▽

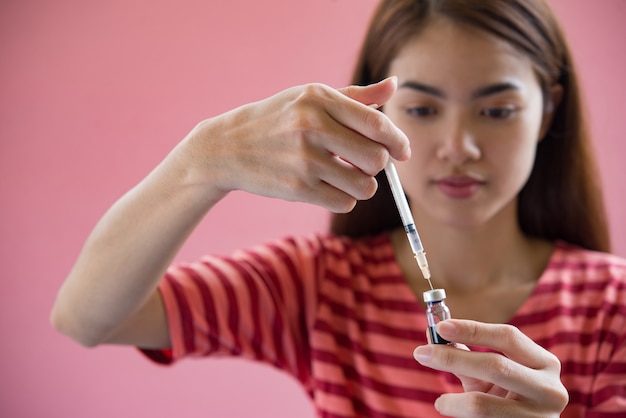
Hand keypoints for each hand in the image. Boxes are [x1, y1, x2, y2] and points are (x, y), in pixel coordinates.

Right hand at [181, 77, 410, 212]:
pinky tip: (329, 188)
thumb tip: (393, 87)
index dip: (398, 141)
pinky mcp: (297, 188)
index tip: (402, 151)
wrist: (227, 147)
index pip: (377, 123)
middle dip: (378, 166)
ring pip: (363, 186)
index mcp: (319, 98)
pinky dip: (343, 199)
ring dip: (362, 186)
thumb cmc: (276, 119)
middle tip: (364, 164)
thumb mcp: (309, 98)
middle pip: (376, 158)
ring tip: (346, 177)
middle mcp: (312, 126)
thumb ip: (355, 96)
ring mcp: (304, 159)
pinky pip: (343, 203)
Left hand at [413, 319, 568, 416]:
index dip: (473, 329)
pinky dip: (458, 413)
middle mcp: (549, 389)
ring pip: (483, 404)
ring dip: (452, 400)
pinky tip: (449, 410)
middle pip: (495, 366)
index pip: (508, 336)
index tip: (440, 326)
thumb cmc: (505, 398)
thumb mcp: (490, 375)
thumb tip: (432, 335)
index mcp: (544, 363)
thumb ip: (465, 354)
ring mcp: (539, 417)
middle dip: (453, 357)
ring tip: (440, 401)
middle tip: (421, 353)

△
▽

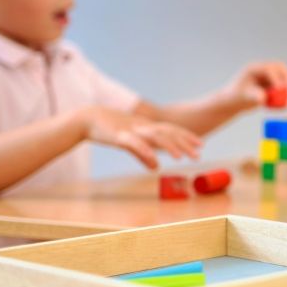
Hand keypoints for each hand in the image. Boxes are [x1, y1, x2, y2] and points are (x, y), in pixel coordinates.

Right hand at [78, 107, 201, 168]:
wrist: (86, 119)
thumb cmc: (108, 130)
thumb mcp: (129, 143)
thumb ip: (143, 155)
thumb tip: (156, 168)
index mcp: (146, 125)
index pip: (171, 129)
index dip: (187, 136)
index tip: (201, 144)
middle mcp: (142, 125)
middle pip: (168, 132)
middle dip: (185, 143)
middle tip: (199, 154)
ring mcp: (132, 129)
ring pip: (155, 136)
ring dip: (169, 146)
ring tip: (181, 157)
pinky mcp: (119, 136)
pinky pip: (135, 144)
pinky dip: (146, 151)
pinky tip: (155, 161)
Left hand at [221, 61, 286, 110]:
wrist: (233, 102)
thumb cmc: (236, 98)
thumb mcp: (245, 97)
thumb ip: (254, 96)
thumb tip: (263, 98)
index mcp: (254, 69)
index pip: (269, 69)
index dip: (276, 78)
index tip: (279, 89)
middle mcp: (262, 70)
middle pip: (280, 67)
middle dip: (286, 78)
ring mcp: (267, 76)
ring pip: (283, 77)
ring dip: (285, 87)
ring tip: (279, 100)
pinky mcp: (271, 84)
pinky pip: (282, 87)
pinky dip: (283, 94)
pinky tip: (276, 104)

△

**Problem description:** Would you print exactly and only the lines of the material above that run from the line with "index dip: (276, 78)" through the line with "pinky tip: (276, 104)", both included?

**Result:**
index dip: (276, 78)
index tip: (279, 89)
middle mcp: (262, 70)
middle pip: (280, 67)
middle dip: (286, 78)
ring mcp: (267, 76)
ring pip: (283, 77)
ring dip: (285, 87)
ring tip: (279, 100)
pinky mcp: (271, 84)
pinky pip: (282, 87)
pinky dip: (283, 94)
pinky tip: (276, 104)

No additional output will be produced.